Heute schon gevotet? Täglich fordern uns Fernsehsendungen und Online-Medien dazu auf, per Stimmabgabe unsere Ansicht zu aktuellen Themen mitzuteilen. Meinungsforscher nehmen Konsumenten im Dienste der Industrie unter die Lupe; Demoskopie-Institute veröffentlichen regelmäßig Polit-Barometer, Deutschlandtrends und Wahlprognosen. Nie war Bürgers Meinung so gefragt wie heute.
Mit der Frage "Wer wird nächster Präsident der USA?" eröffnet "The Harrisburg Pennsylvanian" am 24. Juli 1824 die Geschichte der Demoskopie. Die Abstimmung werde "ohne Benachteiligung der Kandidaten" und "ohne Bearbeitung der Ergebnisse" erfolgen, versichert die Zeitung den 3.000 Einwohnern des Städtchens Harrisburg.
Umfrage-Premiere misslungen
Immerhin 532 Leser antworten auf die erste politische Meinungsumfrage.
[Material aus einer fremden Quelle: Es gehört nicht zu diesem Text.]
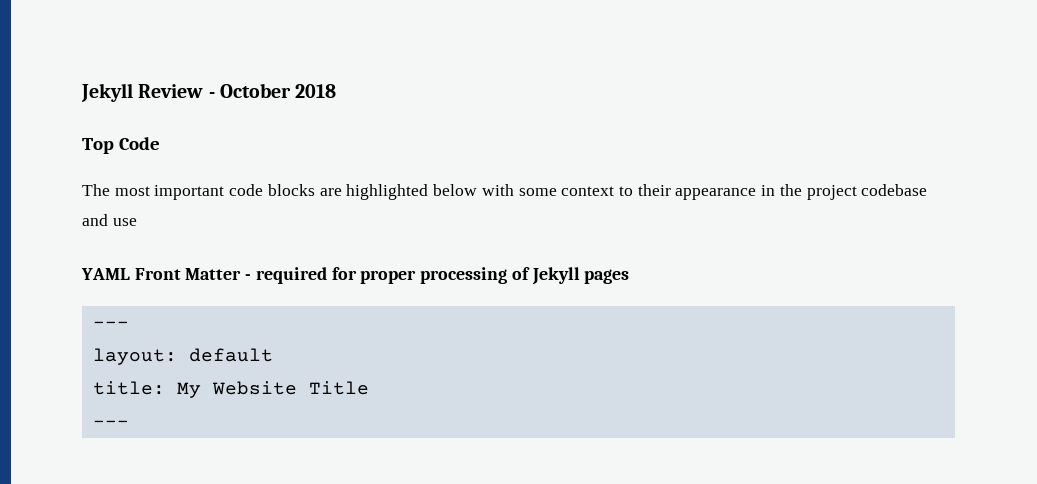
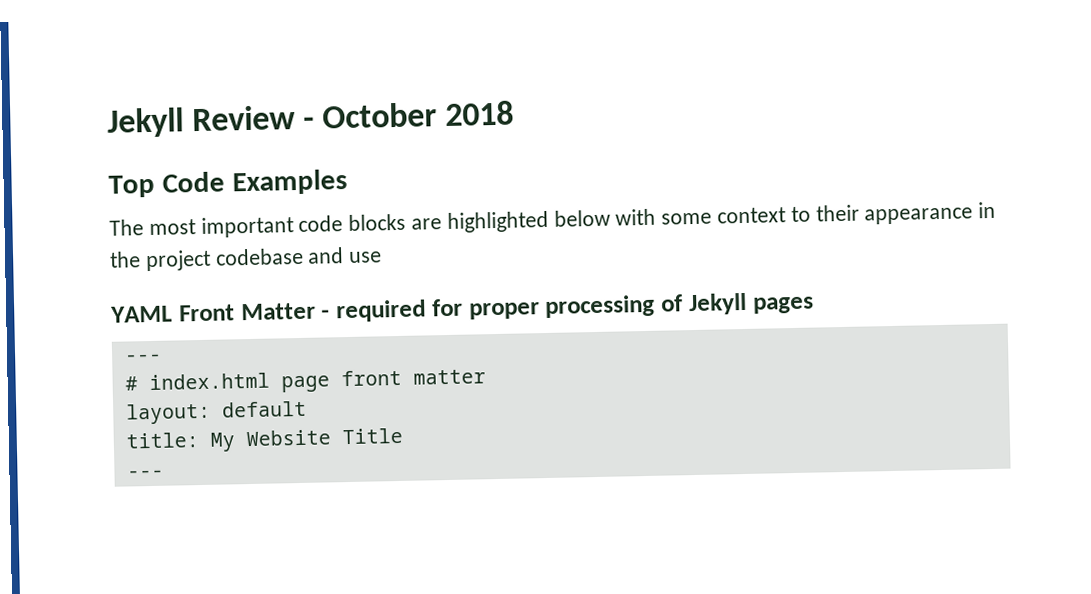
(160, 143) none -> [231,168,348,196] Examples
(129, 324) none -> [124,369,486,393] // # index.html page front matter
Rund 60 Prozent sehen den Demokraten Andrew Jackson als Gewinner – und liegen damit knapp daneben. Zwar erringt Jackson ein halbes Jahr später tatsächlich die Mehrheit der Direkt- und Wahlmännerstimmen, doch er verpasst die absolute Mehrheit. Deshalb wählt das US-Repräsentantenhaus den Präsidenten und entscheidet sich für John Quincy Adams. Nach vier glücklosen Jahren ist dessen Amtszeit beendet und Andrew Jackson erobert doch noch als siebter Präsident das Weiße Haus.
WDR-Fernsehdirektor Jörg Schönenborn, den Deutschen seit Jahren als Prognose-Experte bei Bundes- und Landtagswahlen bekannt, hat eine einfache Erklärung für die misslungene Demoskopiepremiere: "Jede Umfrage, bei der jemand selbst entscheiden kann, ob er mitmacht oder nicht, ist niemals repräsentativ", weiß der "Graf Zahl" des ARD-Wahlstudios. Deshalb seien auch die Resultate der beliebten Votings mit Vorsicht zu genießen: "Da meldet sich nur der Kreis, der gerade Lust hat zu antworten, und das muss nicht repräsentativ für die Bevölkerung sein." Erst 100 Jahre nach dem Flop des "Harrisburg Pennsylvanian" erkennt der amerikanische Marktforscher George Gallup dieses für die Seriosität einer Umfrage entscheidende Kriterium.
Gallups "repräsentative Stichprobe"
Vor der Präsidentenwahl 1936 prognostiziert das von Gallup gegründete "American Institute of Public Opinion" einen Sieg von Franklin D. Roosevelt. Das Magazin "Literary Digest" sagt dagegen auf der Grundlage von immerhin zwei Millionen Leserstimmen eine Niederlage voraus. Richtig liegt aber Gallup, obwohl sein Institut lediglich 2.000 Menschen befragt hat. Sie wurden konsequent nach Erkenntnissen der Wahrscheinlichkeitstheorie ausgewählt und spiegeln exakt die Bevölkerungsstruktur der USA wider.
Nach diesem Erfolg wird Gallups Methode der "repräsentativen Stichprobe" weltweit bekannt und weiterentwickelt. Auch von einer jungen Deutschen, die Ende der 1930er Jahre als Stipendiatin bei Gallup in die Lehre geht. 1947 gründet Elisabeth Noelle-Neumann gemeinsam mit ihrem Ehemann am Bodensee das Institut für Demoskopie Allensbach – die Keimzelle der wissenschaftlich betriebenen Meinungsforschung in der Bundesrepublik. Einer der ersten Kunden der bald als "Pythia vom Bodensee" bekannten Noelle-Neumann ist Bundeskanzler Konrad Adenauer.